Looking back over the last 21 years of working full time at POA fills my heart with deep gratitude. POA gave me opportunities that shaped my life forever.


I want to make one thing very clear: I'm not leaving a place that I dislike; I'm leaving a place that I deeply love. This transition is not rooted in frustration, conflict, or offense—in fact, it's quite the opposite.


The transition is really about my calling. Over the past several years, something has continued growing inside me—a burden for leadership health; a burden for pastors and leaders carrying heavy loads while trying to stay spiritually healthy, emotionally healthy, relationally healthy—and still remain effective.


That burden eventually turned into Christian Leader Made Simple—the company I began building—which includes the Christian Leader Blueprint, the Christian Leader Community coaching program online, this podcast, coaching relationship groups, and many conversations with leaders around the world.


Through all of that, I sensed God expanding the assignment He had given me—but the way He did it totally caught me off guard.


Recently, I accepted a new role with the United Pentecostal Church International at their headquarters in St. Louis within the PRG Division (Pentecostal Resources Group) as Vice President of Strategic Leadership and Operations.


Even saying that out loud feels a little surreal. I don’t hang my hat on titles—I don’t even like titles—but I know they are important to an organization.


Our family will be transitioning to the St. Louis area as we step into a completely new season of life.


If I can be vulnerable for just a moment: I have excitement and grief—and yes, they can coexist. I'm excited, hopeful, thankful—but also grieving.


Healthy leaders can grieve what was while still embracing what’s next.


Sometimes people assume that if God is leading you into a new season, you’ll feel zero sadness about leaving the old one behind—but that’s not reality.


Any meaningful season leaves fingerprints on your heart—and POA has definitely done this for me.


There are relationships at POA that mean the world to me; routines and rhythms that feel deeply familiar; comfort here; history here; safety here.


Calling sometimes requires letting go of comfort before full clarity arrives—and that's where faith comes in.


I don’t really have a polished vision of what’s ahead yet. Honestly, there’s probably more uncertainty ahead than I'm used to or comfortable with—and I'm okay with that because I have significant peace in my heart.


Throughout my life I've learned God often shows us just the next step before revealing the full roadmap; right now we’re walking forward one step at a time.


What I do know is this: I believe deeply in helping leaders become healthier and more effective. Pastors need support teams; leadership health matters; emotional intelligence matters; self-awareness matters; healthy rhythms matter—and above all else, the Kingdom of God deserves healthy leaders who can lead for the long haul.


I'm incredibly excited about continuing this mission on a much broader scale—and this podcast is not ending.


Christian Leader Made Simple is not ending—the burden remains on my heart.

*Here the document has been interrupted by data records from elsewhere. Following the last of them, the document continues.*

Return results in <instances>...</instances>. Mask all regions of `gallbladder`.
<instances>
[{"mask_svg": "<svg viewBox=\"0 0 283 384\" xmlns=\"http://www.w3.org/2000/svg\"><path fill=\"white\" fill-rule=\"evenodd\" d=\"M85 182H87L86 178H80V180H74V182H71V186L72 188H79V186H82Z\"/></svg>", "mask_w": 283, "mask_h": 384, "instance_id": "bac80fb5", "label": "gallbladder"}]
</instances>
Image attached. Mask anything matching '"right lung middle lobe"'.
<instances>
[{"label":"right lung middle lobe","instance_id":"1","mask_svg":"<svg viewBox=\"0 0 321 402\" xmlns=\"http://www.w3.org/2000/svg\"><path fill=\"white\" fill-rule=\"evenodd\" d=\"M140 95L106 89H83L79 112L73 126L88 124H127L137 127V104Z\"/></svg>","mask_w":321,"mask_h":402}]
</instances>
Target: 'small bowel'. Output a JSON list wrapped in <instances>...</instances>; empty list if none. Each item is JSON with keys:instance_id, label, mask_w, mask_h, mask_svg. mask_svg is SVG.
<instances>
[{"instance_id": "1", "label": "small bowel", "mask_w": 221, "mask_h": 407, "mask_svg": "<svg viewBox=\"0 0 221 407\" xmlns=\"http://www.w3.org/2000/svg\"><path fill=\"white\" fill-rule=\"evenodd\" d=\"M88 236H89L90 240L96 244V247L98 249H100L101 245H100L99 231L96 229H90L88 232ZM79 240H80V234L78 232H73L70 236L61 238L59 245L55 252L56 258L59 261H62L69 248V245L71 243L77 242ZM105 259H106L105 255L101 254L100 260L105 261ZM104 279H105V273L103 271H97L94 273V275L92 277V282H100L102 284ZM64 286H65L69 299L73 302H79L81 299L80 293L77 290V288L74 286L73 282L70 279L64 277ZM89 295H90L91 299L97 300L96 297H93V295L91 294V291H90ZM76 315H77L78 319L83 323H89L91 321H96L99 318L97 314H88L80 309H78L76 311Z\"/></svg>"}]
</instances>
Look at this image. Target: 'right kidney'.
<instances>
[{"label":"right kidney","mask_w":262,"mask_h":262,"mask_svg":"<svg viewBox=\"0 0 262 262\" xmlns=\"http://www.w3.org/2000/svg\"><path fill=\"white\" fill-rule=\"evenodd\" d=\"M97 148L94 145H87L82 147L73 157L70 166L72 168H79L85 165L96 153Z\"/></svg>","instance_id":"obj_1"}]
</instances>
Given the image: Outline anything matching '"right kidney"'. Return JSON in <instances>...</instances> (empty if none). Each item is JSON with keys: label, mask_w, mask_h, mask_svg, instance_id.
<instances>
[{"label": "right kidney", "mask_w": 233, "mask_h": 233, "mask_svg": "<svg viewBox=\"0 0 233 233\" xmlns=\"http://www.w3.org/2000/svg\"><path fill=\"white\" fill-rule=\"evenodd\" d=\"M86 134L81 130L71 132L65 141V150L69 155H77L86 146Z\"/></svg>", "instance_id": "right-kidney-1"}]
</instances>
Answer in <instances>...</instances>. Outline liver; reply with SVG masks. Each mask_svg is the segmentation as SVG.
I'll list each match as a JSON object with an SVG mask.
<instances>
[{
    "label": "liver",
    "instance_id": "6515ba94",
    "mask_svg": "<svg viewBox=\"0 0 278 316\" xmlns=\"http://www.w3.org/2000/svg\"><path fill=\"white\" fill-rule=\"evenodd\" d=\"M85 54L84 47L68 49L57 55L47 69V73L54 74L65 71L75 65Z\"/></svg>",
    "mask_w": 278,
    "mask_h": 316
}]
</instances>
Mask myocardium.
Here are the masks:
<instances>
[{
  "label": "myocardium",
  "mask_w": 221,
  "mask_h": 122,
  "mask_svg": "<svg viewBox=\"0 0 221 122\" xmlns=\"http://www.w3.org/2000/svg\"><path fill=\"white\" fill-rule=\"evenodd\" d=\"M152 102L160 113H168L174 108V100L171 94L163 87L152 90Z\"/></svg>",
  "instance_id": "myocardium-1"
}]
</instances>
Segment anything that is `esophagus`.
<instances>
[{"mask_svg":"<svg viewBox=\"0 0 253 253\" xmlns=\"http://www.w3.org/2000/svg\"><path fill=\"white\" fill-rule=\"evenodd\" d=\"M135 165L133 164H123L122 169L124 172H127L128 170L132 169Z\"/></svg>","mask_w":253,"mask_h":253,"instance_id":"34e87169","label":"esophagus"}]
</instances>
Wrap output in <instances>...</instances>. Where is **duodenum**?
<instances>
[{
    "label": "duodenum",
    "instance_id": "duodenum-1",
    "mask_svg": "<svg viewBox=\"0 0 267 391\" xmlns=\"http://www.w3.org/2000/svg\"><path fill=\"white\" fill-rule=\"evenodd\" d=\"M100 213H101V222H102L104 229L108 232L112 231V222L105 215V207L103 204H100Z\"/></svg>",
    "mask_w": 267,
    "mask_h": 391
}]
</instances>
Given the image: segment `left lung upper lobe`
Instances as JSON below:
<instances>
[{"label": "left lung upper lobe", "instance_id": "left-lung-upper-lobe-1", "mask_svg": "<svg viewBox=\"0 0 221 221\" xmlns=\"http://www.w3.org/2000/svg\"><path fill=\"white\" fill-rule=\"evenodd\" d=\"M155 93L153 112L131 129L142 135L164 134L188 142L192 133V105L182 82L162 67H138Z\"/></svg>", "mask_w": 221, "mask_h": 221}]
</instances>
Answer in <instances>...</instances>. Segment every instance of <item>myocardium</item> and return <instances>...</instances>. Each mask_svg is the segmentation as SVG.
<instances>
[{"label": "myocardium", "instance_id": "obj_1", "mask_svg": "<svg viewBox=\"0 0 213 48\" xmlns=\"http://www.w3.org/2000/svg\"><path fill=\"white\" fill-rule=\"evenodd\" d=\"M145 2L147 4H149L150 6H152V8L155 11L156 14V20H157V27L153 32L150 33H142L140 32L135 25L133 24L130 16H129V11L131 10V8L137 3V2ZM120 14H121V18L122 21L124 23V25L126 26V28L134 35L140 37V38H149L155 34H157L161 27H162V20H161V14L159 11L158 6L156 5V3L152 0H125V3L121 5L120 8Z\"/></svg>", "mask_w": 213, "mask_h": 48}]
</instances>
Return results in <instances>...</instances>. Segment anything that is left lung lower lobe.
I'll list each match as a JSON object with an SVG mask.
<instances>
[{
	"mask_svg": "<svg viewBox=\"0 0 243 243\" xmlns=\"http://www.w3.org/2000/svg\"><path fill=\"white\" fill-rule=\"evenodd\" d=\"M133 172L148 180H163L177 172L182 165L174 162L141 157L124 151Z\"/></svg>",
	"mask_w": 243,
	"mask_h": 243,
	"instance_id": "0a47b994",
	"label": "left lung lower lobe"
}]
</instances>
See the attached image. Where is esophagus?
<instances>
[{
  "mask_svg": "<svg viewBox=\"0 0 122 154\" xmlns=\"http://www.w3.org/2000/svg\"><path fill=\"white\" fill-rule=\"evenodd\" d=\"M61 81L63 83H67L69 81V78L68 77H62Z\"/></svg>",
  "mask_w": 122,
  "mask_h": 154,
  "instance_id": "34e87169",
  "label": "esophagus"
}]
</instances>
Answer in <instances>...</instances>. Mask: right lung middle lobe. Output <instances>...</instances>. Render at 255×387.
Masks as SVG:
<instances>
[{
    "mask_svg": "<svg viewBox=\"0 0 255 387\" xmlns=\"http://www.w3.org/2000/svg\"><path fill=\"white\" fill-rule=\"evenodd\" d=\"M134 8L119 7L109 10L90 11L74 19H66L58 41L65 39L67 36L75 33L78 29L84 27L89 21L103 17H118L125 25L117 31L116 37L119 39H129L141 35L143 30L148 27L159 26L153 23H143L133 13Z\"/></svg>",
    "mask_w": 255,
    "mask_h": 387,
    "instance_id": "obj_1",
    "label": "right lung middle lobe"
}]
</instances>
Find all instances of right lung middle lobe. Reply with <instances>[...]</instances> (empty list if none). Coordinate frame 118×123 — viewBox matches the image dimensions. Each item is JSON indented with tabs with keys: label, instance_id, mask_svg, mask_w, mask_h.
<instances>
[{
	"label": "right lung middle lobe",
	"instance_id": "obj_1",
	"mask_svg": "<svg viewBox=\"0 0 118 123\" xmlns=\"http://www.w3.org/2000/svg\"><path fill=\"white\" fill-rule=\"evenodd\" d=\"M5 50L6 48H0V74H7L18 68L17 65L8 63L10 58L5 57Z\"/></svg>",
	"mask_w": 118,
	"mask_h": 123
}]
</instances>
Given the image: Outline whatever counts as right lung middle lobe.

If anything, this next season will be an expansion of what God has been doing in me.


To everyone who has supported me over these last seven years of building Christian Leader Made Simple—from pastors to friends to family to listeners—thank you.


To those who have listened to this podcast, joined my community, attended group sessions, trusted coaching conversations with me, encouraged me during hard seasons or simply prayed for me and my family—thank you.


I carry tremendous gratitude for you and am so excited about what lies ahead.


I don’t fully know every detail of this next chapter yet but one thing is certain: God has been faithful every previous season when I've put Him first—and He will be faithful in this one too.


Thank you for listening today on this unusual episode of The Christian Leader Made Simple Show. God bless!